**** Excerpted text ****

Scraping data using vanilla JavaScript with the Chrome Developer tools has never been easier! When you think of web scraping, you often think of some fancy Python script using a library such as Scrapy or BeautifulSoup or a flashy NodeJS application using Axios. What if I told you that you didn't need any of that? Everything you need to scrape data from a web page or website is backed directly into the Chrome browser. In this example, I am going to show you how easy it is to implement scraping data with Chrome developer tools. First, let's cover some basics about the Chrome Developer Tools (DevTools).

What are the Chrome Developer Tools (DevTools)?

Google Chrome provides a suite of tools specifically for developers called the Chrome DevTools. The Chrome DevTools empowers developers to diagnose web issues, inspect and manipulate the Document Object Model (DOM), diagnose web issues, and monitor website performance and networking. These tools are designed to assist developers on both the front-end and back-end of the web development process.

What are the Advantages & Benefits of Chrome DevTools?

The primary advantage of using the Chrome DevTools is that it's already built into the Google Chrome browser. The Chrome Developer Tools' benefits include seeing and modifying rendered HTML, CSS, and JavaScript and monitoring network activity in real-time. It lets developers quickly diagnose and modify issues within the Document Object Model (DOM) and networking.

What are the Chrome Developer Tools Designed For?

The Chrome DevTools are designed to assist web developers and programmers in inspecting and modifying rendered HTML, CSS, and JavaScript to streamline the development process and respond to programming and network issues. 

What Languages Do DevTools Use?

The Google Chrome DevTools allows developers to interact with Document Object Model (DOM) elements, including HTML, CSS, and JavaScript. The Browser DevTools are built to interact with HTML, CSS, and JavaScript elements, empowering web developers and programmers to increase development speed and allowing for efficient web troubleshooting.

**** Source data ****

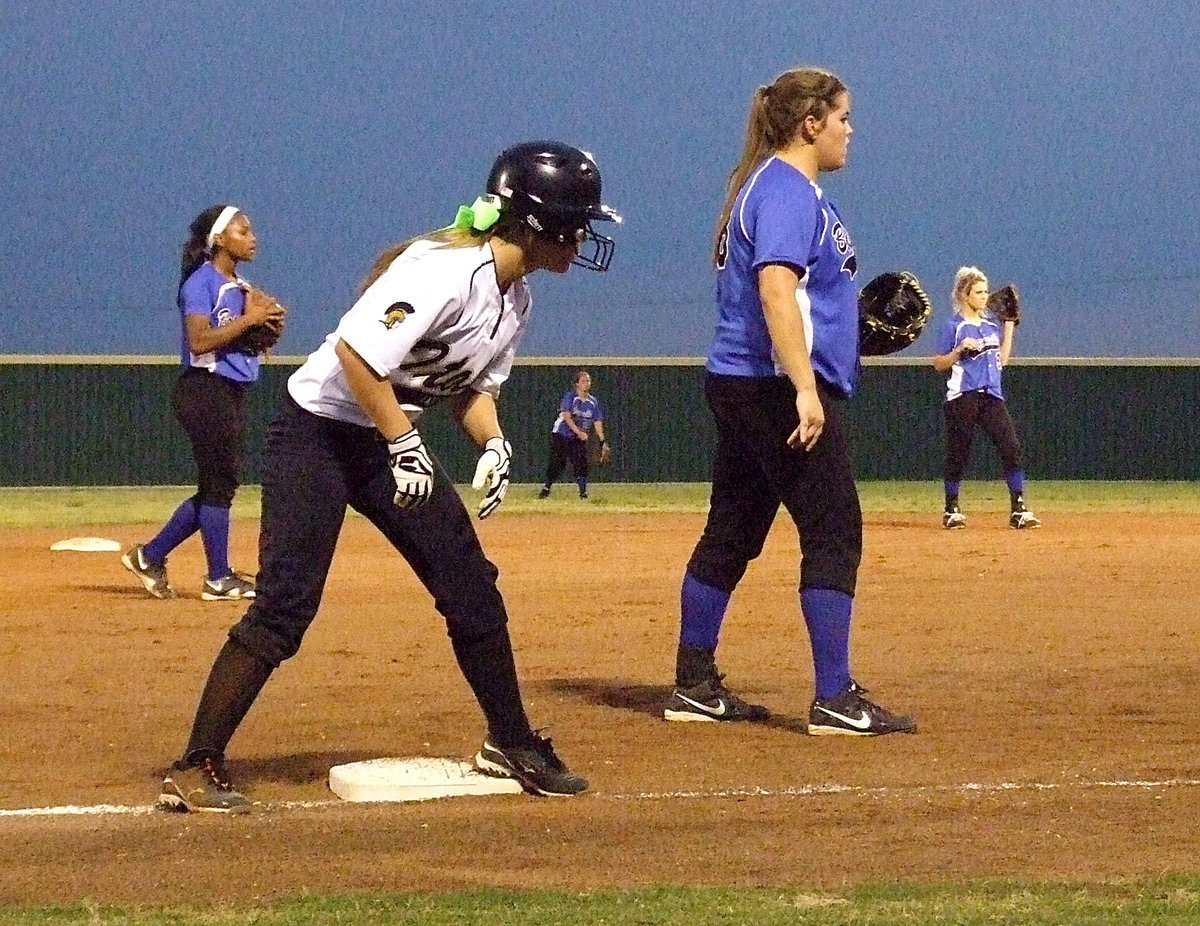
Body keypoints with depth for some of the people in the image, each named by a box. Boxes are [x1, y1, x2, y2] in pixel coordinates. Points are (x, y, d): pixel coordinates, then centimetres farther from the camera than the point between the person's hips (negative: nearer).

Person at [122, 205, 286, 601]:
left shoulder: (242, 287, 16)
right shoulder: (201, 283, -11)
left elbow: (249, 343, 19)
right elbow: (199, 341, -22)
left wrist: (269, 325, 0)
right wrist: (248, 318, -20)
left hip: (232, 394, 9)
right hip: (206, 392, -9)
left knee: (220, 485, 11)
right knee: (219, 483, -5)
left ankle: (150, 556, 19)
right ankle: (219, 578, 1)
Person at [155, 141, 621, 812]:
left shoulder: (516, 297, 5)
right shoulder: (448, 272, -25)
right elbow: (355, 352, -32)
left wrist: (493, 443, -3)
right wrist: (404, 444, -25)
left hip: (394, 441, 9)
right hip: (318, 433, -9)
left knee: (474, 592, 7)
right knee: (285, 606, -16)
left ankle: (511, 744, 23)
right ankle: (196, 770, -13)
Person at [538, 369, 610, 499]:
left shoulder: (593, 402, 3)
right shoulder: (570, 397, -10)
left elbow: (598, 423, 3)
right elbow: (567, 417, -19)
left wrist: (603, 441, -5)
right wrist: (578, 432, -30)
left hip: (578, 439, 3)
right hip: (561, 435, -3)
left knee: (581, 463, -9)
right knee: (557, 463, -2)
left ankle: (583, 491, -8)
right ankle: (546, 488, 14)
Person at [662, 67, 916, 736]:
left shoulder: (771, 186, 18)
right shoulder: (788, 190, -13)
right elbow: (775, 290, -25)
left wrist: (856, 323, 18)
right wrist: (806, 387, -30)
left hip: (739, 386, 11)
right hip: (776, 385, -11)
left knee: (733, 533, 13)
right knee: (834, 531, -9)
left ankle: (694, 687, 18)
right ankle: (835, 699, -10)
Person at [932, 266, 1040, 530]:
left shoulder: (993, 323, 15)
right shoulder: (953, 326, -2)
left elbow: (1002, 359, 16)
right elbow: (939, 364, -2)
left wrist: (1009, 328, 13)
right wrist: (960, 349, -17)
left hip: (992, 396, 4)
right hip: (963, 397, -4)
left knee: (1011, 448, -8)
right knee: (958, 453, 1)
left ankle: (1018, 510, -9)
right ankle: (952, 510, 15)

****

(Complete the following):
1 > What is the primary advantage of using the Chrome DevTools, according to the text on Chrome DevTools?
2 > Rewrite the stretch of the Chrome DevTools text from "What are the Advantages" through "and network issues.", switching "developers" to "engineers".
3 > Carry the piece on Chrome DevTools forward from its last sentence.

(Numbered responses):
1 > They are already built into the Google Chrome browser.

2 >
What are the Advantages & Benefits of Chrome DevTools?

The primary advantage of using the Chrome DevTools is that it's already built into the Google Chrome browser. The Chrome Developer Tools' benefits include seeing and modifying rendered HTML, CSS, and JavaScript and monitoring network activity in real-time. It lets engineers quickly diagnose and modify issues within the Document Object Model (DOM) and networking.

What are the Chrome Developer Tools Designed For?

The Chrome DevTools are designed to assist web engineers and programmers in inspecting and modifying rendered HTML, CSS, and JavaScript to streamline the development process and respond to programming and network issues.

3 >
How to Open Google DevTools

The most basic way to open the Google Chrome DevTools is by clicking the menu button on the far right of the Chrome address bar and then selecting More Tools > Developer Tools

The Chrome DevTools, universal hotkey F12, opens the last opened panel.

The following sections provide additional keyboard shortcuts for opening the Chrome DevTools

What are the Shortcuts for DevTools on Windows?

The keyboard shortcut for opening the Chrome DevTools elements tab on Windows is Ctrl + Shift + C. Additionally, you can jump directly to the JavaScript console from the keyboard by hitting Ctrl + Shift + J.

What are Shortcuts for DevTools on Linux?

The keyboard shortcut for opening the Chrome DevTools elements tab on Linux is Ctrl + Shift + C. Additionally, you can jump directly to the JavaScript console from the keyboard by hitting Ctrl + Shift + J.

What is the Shortcut for DevTools on Mac?

The keyboard shortcut for opening the Chrome DevTools elements tab on MacOS is Cmd + Option + C. Additionally, you can jump directly to the JavaScript console from the keyboard by hitting Cmd + Option + J.

What is Browser Web Scraping?

Browser web scraping is extracting data from websites for various purposes, such as research, analysis, or automation, using the built-in browser developer tools. This Browser Web Scraping technique sends only a few requests through direct actions by the user. Other web scrapers will typically send many requests asynchronously through scraping automation to the web server. It is important to note that many websites strictly forbid scraping through their robots.txt file. This demo uses a hybrid scraping technique that relies on users to request pages directly in the browser. This protects web servers from request flooding. It is essential to exercise good manners, and proper request hygiene is a polite way to interact with web resources.

Scrape Data Using JavaScript with Chrome Developer Tools (DevTools)

In this example, we will scrape new NPM package names from Libraries.io which tracks open-source packages. To start, open your Chrome browser and navigate to the following website. To extract data from the website, open the Chrome Developer Tools (DevTools) using the keyboard shortcut Ctrl + Shift + C on Windows/Linux or Cmd + Option + C on MacOS, which will open the DevTools Elements tab.

Select Website Tag for Web Scraping

First, we need to understand the HTML DOM we are interacting with. In this demo, we will use the path provided by the anchor HTML tag as an input to the JavaScript function we will write. This scrape function will grab and store data from a website. In the DevTools console, we can select the Elements pane and click on the Selector tool, allowing us to highlight the HTML code we want to copy.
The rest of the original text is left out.